Inspired by Gwendolyn Brooks’ poetry and Richard Wright’s prose, Dominique Morisseau’s  Pipeline wants to be a teaching play where various aspects of the grooming system known as the “school to prison” pipeline are explored in broad strokes and emotionally fought conflicts. Characters exist at the edge of archetype, representing specific tensions in the narrative. Hattiloo’s uncommonly wooden production is only sporadically successful in giving Morisseau’s brief, panic-attack of a show the life, urgency, and inevitability it needs in order to cook.

Pipeline introduces us to Laurie, a grizzled soldier-educator from urban district trenches. She’s a “white chick who has never had the luxury of winning over a class full of black and Latino kids,” and probably the kind of person who shows up in memes for calling the cops on black people outside Chick-fil-A  for … I don’t know, reasons, okay? Laurie describes her teaching gig as “war,” and kids are clearly the enemy here. Now that a student’s slashed her face with a knife, she’s got the scars to show for it. Or, she did have scars, before the reconstructive surgery. With a mannequin-still face and gutsy swagger, Memphis veteran actor Pamela Poletti just lets Laurie’s opinions rip.

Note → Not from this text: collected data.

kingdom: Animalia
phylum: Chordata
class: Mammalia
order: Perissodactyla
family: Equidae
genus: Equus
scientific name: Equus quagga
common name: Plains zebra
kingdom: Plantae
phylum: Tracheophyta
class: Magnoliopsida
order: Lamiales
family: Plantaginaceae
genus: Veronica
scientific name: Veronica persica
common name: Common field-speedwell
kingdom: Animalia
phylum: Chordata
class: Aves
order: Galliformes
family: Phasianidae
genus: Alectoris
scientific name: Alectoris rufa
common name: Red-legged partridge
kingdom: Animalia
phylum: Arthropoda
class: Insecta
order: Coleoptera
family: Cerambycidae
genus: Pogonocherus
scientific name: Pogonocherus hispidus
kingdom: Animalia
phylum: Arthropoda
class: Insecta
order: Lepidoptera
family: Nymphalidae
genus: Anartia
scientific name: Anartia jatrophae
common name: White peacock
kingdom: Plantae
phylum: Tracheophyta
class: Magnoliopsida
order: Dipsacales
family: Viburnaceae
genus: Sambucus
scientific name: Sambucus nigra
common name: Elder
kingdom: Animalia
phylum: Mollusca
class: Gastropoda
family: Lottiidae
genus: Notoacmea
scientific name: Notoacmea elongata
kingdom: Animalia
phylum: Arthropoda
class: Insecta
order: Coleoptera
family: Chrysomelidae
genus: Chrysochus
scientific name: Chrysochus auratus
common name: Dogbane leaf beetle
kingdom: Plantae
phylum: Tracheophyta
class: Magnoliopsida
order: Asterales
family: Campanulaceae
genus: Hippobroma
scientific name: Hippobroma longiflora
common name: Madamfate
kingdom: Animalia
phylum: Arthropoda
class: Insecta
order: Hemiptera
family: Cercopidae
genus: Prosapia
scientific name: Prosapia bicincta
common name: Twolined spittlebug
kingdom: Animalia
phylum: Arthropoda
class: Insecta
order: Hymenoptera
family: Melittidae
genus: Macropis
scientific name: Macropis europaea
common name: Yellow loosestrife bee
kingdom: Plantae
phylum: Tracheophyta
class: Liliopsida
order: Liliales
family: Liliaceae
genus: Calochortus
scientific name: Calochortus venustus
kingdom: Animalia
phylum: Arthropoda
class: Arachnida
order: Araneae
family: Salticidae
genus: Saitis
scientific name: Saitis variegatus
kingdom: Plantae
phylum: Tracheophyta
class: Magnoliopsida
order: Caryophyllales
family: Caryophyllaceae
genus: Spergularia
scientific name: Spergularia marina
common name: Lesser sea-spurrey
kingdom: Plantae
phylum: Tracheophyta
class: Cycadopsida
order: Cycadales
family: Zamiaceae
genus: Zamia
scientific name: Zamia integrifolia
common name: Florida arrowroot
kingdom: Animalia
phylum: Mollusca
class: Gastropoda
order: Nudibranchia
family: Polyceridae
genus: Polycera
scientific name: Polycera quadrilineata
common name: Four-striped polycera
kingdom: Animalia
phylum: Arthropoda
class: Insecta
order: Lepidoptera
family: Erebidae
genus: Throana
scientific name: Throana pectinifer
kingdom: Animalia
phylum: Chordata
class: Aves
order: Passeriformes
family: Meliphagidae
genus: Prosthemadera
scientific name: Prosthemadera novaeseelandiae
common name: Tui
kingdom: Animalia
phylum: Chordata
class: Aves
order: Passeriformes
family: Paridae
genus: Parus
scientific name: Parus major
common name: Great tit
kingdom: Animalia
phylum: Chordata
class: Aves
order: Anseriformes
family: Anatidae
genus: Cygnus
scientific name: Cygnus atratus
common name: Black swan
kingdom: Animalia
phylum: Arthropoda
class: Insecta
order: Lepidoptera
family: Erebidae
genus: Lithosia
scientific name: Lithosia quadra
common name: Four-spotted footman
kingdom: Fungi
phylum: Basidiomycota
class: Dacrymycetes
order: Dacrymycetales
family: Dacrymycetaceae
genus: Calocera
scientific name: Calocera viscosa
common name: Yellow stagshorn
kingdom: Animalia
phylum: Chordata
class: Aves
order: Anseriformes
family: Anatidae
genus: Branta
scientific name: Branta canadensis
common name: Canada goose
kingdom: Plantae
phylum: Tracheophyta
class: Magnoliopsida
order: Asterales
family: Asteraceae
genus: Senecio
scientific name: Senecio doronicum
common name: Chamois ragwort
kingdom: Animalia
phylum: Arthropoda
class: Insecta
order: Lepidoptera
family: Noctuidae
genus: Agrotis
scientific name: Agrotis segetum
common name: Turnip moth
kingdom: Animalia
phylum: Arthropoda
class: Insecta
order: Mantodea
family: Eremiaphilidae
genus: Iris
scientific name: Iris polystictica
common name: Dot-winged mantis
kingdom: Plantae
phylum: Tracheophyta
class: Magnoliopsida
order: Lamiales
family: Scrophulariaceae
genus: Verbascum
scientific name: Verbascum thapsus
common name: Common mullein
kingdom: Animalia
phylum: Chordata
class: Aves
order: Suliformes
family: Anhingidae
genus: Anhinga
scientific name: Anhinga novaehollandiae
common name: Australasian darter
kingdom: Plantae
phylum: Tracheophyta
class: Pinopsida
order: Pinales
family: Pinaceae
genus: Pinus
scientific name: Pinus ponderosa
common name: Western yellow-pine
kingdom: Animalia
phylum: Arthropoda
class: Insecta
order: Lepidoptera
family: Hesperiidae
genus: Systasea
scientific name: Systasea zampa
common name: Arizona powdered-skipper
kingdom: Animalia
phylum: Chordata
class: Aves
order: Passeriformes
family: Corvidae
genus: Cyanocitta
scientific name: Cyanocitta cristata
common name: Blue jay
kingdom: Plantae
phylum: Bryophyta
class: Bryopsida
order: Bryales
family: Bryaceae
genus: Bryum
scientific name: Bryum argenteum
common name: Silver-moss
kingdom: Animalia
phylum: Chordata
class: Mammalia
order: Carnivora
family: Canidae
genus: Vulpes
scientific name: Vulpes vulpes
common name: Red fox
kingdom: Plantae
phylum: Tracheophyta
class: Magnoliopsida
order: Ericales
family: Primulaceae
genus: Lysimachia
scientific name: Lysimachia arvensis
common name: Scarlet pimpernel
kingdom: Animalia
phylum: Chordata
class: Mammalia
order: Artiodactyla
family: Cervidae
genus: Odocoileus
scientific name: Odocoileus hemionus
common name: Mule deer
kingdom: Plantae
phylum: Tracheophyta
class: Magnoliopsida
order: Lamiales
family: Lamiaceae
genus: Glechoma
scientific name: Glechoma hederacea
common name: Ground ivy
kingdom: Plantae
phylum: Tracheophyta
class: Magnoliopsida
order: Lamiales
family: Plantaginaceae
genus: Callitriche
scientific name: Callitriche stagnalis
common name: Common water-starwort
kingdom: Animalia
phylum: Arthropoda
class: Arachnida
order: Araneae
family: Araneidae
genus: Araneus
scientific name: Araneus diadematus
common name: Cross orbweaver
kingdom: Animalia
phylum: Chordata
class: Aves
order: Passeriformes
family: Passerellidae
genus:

We also meet Nya (Nicole Bandele), an African-American English teacher who shows grace in the face of Laurie’s white noise while navigating a whole other set of conflicts.  She’s committed to the neighborhood but sends her son Omari to a private school. When Omari faces expulsion after pushing his teacher in an incident he can explain, but can’t dispute, Nya’s ex-husband, a brusque and evidently successful man of business becomes involved. Things get prickly, complicated and class-and-gender conscious real quick.

To Omari dad-not-dad, he’s just a signature on a check the secretary probably sends automatically. There’s  more going on in this one under-explored relationship than Pipeline‘s 75-minutes can hold. Many things are left unattended.

Hattiloo Puts the School-to-Prison Pipeline in the Spotlight

Hattiloo’s Pipeline benefits from honest, committed performances, particularly from James Cook, as a straight-dealing security guard and younger cast members Desmond Cortez and Zaria Crawford. Overall, the stakes here are always too low and the threats too intangible. The action is unfocused and story’s momentum is interrupted rather than aided by projected video. 

Video projection can be a nifty tool, especially when it becomes interactive, environmental, or provides the audience with a different view of things than the one being presented by the actors. But these kids-gone-wild, ready-to-go viral videos depicting school tensions and violence were redundant, highlighting and reinforcing only the more sensational aspects of a complicated story. The clips are projected on theater walls between scenes and it’s a nifty effect at first. Over time the clips become speed bumps, interrupting the momentum of a brief, bracing text with the potential to land hard.   

Pipeline mixes kitchen-sink guts with cold formalism. It deploys Brooks’ “We Real Cool,” like Greek Tragedy uses prophesy. You feel the audience nod in collective recognition when the first words of the touchstone poem dropped. Hattiloo’s production connects in these and other moments, but it never connects the dots.